Five privatized military housing companies have formed a new Military Housing Association to represent their industry interests and some firms are ramping up their spending to lobby Congress, according to a Military Times report.
The new coalition has formed as several of the companies have faced increased congressional, Pentagon and public scrutiny of their management of privatized military housing across DOD.
According to the report, among the association’s first activities includes sending a letter to congressional staff echoing administration objections to some of the privatized military housing reforms currently written into the approved House and Senate versions of the fiscal 2020 National Defense Authorization Act.
In a Sept. 4 letter to the House and Senate Armed Services Committees, the coalition states the administration “strongly objects” to significant reforms in current legislation, according to the report.
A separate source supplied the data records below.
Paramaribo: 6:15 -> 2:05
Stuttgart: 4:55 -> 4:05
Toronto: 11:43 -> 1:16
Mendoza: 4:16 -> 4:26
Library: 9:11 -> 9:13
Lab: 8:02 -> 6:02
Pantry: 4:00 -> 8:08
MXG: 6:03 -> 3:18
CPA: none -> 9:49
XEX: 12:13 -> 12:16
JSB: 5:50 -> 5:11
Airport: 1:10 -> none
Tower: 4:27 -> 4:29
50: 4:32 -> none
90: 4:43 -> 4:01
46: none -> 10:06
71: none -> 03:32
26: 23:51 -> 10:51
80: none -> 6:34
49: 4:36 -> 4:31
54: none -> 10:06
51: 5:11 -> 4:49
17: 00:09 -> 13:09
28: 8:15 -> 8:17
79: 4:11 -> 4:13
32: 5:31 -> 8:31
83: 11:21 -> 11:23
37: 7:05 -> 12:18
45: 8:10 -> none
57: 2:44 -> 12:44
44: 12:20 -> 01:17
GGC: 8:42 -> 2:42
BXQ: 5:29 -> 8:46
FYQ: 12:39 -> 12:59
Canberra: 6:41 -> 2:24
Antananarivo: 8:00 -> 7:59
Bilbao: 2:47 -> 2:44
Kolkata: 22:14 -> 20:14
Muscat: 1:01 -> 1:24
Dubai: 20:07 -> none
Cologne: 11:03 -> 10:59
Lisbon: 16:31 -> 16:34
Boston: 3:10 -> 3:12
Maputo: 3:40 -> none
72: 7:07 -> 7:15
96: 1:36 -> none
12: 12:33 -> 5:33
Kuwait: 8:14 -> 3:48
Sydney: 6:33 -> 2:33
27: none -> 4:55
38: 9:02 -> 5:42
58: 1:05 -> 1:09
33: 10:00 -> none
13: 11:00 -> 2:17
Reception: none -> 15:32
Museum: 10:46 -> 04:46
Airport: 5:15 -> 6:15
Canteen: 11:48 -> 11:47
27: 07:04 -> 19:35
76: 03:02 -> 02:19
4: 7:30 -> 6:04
It also notes issues with altering the terms of current legal agreements with privatized military housing companies.
The letter has raised concern from some reform advocates who have previously expressed disappointment with White House objections to the reforms, according to the report.
The proposed reforms began taking shape in February after military families testified before lawmakers about mold, lead-based paint, water leakage and damage, and many other problems with their housing. Witnesses expressed frustration in getting privatized military housing firms to repair issues, and the lack of DOD support for their efforts, as On Base previously reported.
The association is comprised of the larger privatized housing companies including Balfour Beatty Communities, Corvias, Hunt Military Communities, Lendlease Communities and Lincoln Military Housing, according to the Military Times report.
Their core goal “is to provide high quality housing, community amenities, and responsive property management to improve the quality of life of service members and their families who live in privatized military housing communities,” an association spokeswoman said.